Try it: Down to the last line, reproduce the records exactly.

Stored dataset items
----

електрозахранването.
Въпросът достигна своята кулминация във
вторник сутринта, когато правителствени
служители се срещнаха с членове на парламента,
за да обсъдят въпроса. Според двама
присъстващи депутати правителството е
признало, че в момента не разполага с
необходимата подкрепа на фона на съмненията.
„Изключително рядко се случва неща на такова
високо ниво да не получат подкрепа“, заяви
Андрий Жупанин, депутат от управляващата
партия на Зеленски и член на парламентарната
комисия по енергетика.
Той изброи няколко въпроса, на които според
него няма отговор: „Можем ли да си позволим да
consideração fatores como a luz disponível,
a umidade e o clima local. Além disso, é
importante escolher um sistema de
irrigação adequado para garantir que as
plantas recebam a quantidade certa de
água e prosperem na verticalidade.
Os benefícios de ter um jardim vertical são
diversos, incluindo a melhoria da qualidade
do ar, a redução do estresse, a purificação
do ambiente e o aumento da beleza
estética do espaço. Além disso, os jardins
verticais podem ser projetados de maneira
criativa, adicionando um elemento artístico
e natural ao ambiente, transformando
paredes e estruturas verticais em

----

Problem solution:
електрозахранването.
Въпросът достигна своята кулминация във
вторник сутринта, когато правителствени
служители се срещнаха с членове на парламента,
за да обсъдят въпроса. Според двама
присъстващи депутати правителството е
признало, че в момента не разполага с
необходимата подкрепа на фона на съмненията.
„Изключително рядко се случва неща на такова
високо ниво да не получат подкрепа“, заяви
Андрий Жупанин, депутат от управляващата
партия на Зеленски и член на парламентарната
комисия по енергетика.
Той изброи няколко въпроса, на които според
него няма отговор: „Можем ли да си позволим да
consideração fatores como a luz disponível,
a umidade e o clima local. Além disso, é
importante escolher um sistema de
irrigação adequado para garantir que as
plantas recebam a quantidade certa de
água e prosperem na verticalidade.
Os benefícios de ter um jardim vertical são
diversos, incluindo a melhoria da qualidade
do ar, a redução do estresse, a purificação
do ambiente e o aumento da beleza
estética do espaço. Além disso, os jardins
verticais podem ser projetados de maneira
criativa, adicionando um elemento artístico
e natural ao ambiente, transformando
paredes e estruturas verticais em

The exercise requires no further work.